ST. LOUIS - Still grieving the sudden death of her son, a 91-year-old woman says she fears she'll be evicted from the house she's lived in for a dozen years. All because her son donated his estate to the St. Louis Shriners Hospital for Children.
Everywhere she looks, Effie Dugan is reminded of her late son, Wayne Ray. From his bible in the den, to his Corvette in the garage, to the flowers she bought for his memorial.
"Parents are supposed to die first. It didn't work out that way," said Dugan.
The 72-year-old died suddenly in February following a ruptured spleen.
"It was horrible," said Dugan, choking back tears.
In his will, the longtime Mason left his estate to the St. Louis Shriners Hospital for Children, including the house he owned and shared with his mother.

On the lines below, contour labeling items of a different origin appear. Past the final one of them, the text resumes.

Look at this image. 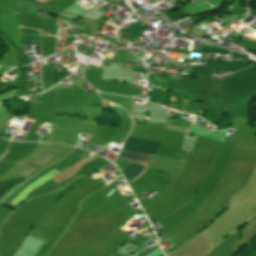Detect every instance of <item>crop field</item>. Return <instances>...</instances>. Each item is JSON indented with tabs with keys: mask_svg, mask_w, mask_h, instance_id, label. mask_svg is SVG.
Segmentation results:
<instances>
[{
	"mask_svg": "<svg viewBox=\"0 0 256 256\" xmlns=\"http://www.w3.org/2000/svg\"><path fill=\"white\" fill-rule=\"evenodd\" d=\"M21 45H35L39 44L38 29H26L19 32Z\"/></svg>",
	"mask_w": 256,
	"mask_h": 256,
	"instance_id": "34b2d1b8",
	"label": "crop field"
},
{
	"mask_svg": "<svg viewBox=\"0 0 256 256\" xmlns=\"http://www.w3.org/2000/svg\"><path fill=\"white\" fill-rule=\"evenodd\" d=\"M159 142H152V141H143L138 139L130 138L128 139L125 148L126 150L144 152L153 154L155 150H157ZM123 150L119 160L125 161L130 164L139 165L146 167L147 164L150 162L152 155L126 151ZM131 165L128 170H126L124 175L127 177L129 181H132L136 178L145 168L138 167Z\"/></svg>",
	"mask_w": 256,
	"mask_h": 256,
	"instance_id": "8a807250",
	"label": "crop field"
},
{
	"mask_svg": "<svg viewBox=\"0 0 256 256\" xmlns=\"http://www.w3.org/2000/svg\"><path fill=\"white\" fill-rule=\"evenodd\" d=\"M53 155L46 153L42 151L40 154H38L35 158L27 162L25 165L20 167L16 172L26 176L29 173H31L33 170L41 166L43 163H45L47 160H49Z\"/></svg>",
	"mask_w": 256,
	"mask_h": 256,
	"instance_id": "ac0d7876",
	"label": "crop field"
},
{
	"mask_svg": "<svg viewBox=\"0 0 256 256\" xmlns=\"http://www.w3.org/2000/svg\"><path fill=\"white\" fill-rule=\"evenodd\" d=\"M17 4H18V10L36 12L33 2L26 1V0H17Z\"/></svg>",
	"mask_w": 256,
	"mask_h": 256,
	"instance_id": "412701ff",
	"label": "crop field"
}]
</instances>
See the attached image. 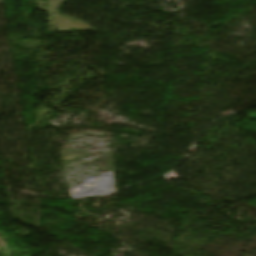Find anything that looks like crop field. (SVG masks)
I'll return each mask as SVG.
<instances>
[{
  "instance_id": "8a807250",
  "label": "crop field",
  "mask_w": 256,
  "mask_h": 256,
  "mask_svg": "<svg viewBox=\"0 0 256 256\" xmlns=\"http://www.w3.org/2000/svg\"><path fill=\"white\" fill-rule=\"evenodd\" d=\"M251 118L256 119V114H252V115H251Z\"/></svg>"
}]
</instances>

"I thought I would get to live here for the rest of my life because that's what Wayne had told me," she said.
Unfortunately, Wayne did not write that wish in his will. Soon, a letter from the Shriners came stating the house needed to be sold.
"He'd turn over in his grave," said the 91-year-old.
Dugan is beside herself.
"I started looking for apartments and crying. I didn't want to move," she said.
Despite ongoing letters between lawyers for her son's estate and Shriners Hospital, Dugan assumes she'll be kicked out.
But John McCabe, executive vice president at Shriners Hospitals for Children, tells 5 on Your Side's Mike Rush, "Absolutely not. We do not want her to leave the property. We want her to stay on the property and live out the rest of her life on that property."
It's a relief to the grieving mother who knows it's what her son would have wanted.
"He was a good boy," she said.
One option, according to the Shriners, is a life estate that will give Dugan ownership of the property until her death. Dugan says the lawyer for her son's estate never brought that up.
5 on Your Side's Mike Rush was able to find another estate lawyer in her area who has agreed to look at her case for free and the Shriners say they will do what it takes to keep her in her home.